I guess I thought that the second week of December was a busy week for loyalty. After all, Tibco bought Loyalty Lab and TeleTech bought an 80 percent stake in Peppers and Rogers that week.
But — I was wrong. Last week ushered in news of an even bigger acquisition in the loyalty industry. American Express announced the USD $660 million purchase of Loyalty Partner GmbH. Besides acquiring the loyalty marketing services and capabilities of this loyalty service provider in Europe, the purchase includes the loyalty coalition Payback that currently operates in Germany and Poland.
This move by American Express underscores just how attractive and increasingly competitive the loyalty space is becoming. The “loyalty industry” is no longer just the domain of technology & database vendors. Agencies and the management consulting firms have been marching into this territory for years now. American Express’ purchase just shows that — now — even client loyalty operators see the benefits in leveraging their expertise, technology platforms and resources to create new revenue streams.
More important, this purchase shows just how vital sustainable loyalty strategies are in the financial services sector. American Express and other major card issuers have been pursuing more aggressive partnerships and strategic alliances for the last several years. But by aligning with Loyalty Partners, American Express hopes to gain even more credibility as a potential service provider in the verticals (like retail) that they have limited experience in.

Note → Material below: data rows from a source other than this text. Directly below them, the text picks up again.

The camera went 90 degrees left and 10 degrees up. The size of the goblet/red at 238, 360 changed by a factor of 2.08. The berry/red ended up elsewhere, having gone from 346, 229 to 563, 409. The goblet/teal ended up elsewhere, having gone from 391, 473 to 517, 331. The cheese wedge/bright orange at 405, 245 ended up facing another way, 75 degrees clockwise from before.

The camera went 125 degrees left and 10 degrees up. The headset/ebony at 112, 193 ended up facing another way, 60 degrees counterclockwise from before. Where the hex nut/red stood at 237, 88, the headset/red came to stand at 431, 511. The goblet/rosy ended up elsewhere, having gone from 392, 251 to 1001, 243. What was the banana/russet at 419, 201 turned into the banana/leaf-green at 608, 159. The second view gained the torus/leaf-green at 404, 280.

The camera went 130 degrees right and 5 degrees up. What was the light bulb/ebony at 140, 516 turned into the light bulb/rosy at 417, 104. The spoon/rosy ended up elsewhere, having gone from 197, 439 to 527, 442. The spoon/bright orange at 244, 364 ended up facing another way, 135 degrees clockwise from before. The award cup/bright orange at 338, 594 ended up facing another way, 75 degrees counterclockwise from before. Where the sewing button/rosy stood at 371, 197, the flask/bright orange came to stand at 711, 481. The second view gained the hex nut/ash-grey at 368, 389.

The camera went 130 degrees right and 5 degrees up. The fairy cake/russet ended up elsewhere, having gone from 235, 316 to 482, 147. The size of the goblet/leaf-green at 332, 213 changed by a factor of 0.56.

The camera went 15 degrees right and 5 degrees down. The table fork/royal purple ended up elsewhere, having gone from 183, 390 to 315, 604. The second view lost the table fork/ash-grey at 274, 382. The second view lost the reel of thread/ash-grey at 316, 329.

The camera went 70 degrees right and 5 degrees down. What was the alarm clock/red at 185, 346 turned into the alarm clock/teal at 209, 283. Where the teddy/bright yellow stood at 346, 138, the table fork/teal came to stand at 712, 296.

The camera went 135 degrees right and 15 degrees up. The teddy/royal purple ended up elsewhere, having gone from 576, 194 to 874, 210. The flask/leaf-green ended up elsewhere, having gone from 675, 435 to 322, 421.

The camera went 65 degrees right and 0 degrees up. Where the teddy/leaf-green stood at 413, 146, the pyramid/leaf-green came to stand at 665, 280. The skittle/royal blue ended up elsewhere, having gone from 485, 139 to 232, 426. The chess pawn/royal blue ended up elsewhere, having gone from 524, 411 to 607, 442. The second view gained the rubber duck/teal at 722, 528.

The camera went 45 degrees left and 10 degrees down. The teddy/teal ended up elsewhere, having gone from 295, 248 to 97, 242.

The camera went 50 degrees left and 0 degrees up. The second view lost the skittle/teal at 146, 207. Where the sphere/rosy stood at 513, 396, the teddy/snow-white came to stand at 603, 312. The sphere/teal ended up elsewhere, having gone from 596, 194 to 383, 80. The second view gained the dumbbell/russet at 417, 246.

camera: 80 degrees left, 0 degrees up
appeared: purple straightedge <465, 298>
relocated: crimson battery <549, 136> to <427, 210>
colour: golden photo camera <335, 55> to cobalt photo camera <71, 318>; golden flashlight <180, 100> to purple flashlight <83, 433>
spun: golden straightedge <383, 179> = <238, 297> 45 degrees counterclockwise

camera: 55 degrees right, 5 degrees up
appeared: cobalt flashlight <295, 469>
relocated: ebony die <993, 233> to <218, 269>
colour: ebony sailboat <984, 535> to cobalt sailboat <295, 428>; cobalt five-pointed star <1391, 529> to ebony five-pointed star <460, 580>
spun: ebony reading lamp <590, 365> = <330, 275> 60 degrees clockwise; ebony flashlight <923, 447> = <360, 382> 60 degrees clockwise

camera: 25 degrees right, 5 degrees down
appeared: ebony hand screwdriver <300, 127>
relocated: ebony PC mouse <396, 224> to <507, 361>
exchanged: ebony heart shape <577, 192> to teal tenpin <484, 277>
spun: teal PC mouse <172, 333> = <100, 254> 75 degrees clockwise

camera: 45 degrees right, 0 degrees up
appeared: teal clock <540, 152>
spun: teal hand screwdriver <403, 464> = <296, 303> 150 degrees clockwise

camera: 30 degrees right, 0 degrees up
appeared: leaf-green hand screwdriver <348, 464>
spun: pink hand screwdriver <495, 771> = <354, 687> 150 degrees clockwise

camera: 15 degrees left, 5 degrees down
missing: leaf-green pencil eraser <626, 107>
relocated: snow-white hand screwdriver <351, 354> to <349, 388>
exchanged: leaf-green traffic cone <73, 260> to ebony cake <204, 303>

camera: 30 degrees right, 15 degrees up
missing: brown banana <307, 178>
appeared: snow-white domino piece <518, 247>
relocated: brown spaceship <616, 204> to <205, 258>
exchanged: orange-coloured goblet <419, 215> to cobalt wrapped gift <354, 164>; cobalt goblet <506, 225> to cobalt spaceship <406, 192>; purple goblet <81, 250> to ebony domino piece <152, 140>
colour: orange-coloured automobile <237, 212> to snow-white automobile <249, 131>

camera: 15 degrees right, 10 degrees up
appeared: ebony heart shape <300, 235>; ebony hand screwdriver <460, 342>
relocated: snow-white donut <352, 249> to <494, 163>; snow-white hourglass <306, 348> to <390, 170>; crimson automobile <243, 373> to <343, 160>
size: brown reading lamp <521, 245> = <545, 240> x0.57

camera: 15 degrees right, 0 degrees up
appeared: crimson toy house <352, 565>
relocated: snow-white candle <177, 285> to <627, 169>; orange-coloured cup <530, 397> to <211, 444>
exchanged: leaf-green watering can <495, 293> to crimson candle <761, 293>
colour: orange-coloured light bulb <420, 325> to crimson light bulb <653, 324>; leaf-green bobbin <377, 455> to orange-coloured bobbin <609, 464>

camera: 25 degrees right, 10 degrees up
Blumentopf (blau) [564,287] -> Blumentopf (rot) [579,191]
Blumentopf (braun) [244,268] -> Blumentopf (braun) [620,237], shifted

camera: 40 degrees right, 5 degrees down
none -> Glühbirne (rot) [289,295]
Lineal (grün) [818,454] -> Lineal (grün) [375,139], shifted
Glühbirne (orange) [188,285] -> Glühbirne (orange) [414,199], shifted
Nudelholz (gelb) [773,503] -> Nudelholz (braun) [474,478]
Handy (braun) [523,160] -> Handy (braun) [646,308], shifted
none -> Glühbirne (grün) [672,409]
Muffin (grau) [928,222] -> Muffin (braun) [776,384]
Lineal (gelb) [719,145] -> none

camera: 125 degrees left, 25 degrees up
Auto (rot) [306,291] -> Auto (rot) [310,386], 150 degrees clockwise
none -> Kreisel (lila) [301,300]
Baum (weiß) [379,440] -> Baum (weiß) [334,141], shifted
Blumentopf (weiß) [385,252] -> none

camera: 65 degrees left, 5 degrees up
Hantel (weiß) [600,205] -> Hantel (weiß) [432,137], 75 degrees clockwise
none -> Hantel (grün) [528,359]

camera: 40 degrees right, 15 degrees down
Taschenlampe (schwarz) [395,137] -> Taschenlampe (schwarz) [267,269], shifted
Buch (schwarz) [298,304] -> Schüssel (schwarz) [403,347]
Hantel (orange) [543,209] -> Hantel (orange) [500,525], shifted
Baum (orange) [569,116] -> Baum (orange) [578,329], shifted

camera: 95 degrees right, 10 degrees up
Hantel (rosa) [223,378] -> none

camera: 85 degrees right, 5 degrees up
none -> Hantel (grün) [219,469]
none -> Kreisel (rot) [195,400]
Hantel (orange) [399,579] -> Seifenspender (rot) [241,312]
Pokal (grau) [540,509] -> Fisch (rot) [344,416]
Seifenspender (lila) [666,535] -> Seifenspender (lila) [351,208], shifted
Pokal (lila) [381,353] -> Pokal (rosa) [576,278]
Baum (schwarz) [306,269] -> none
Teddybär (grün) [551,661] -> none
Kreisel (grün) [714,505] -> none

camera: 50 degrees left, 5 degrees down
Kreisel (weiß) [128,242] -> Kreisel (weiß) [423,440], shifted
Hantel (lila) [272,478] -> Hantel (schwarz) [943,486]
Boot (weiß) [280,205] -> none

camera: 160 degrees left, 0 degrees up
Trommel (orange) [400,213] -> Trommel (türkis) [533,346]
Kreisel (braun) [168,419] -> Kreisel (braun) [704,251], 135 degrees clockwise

Perhaps most telling of all is that American Express’ purchase of Loyalty Partners and Payback reinforces the power of the coalition model. While American Express has a vibrant network of partners that “play” in the Membership Rewards program, the earn velocity and participation rates in true coalitions — like Payback, AIR MILES and Nectar — still represent the “killer app” of loyalty. I surmise that American Express knows that and wants to further leverage that power in countries where they aren’t already participating in a coalition. Not to mention that this move may open up more card acquisition opportunities among a more diverse consumer group than the typical upscale American Express customer base.
What comes next? Well, clearly American Express is now a new mover-and-shaker to watch. Whereas the expansion march and “great migration” of loyalty coalitions (more here and here) has been underway for a while now, adding a major financial services institution in the mix will further speed the expansion of loyalty programs and coalition strategies into new arenas and new geographies.
As pressure on the payment networks and banking industry continues to mount, we may see other game-changers from the financial services sector as they look to add more value to their merchants and extend new revenue models.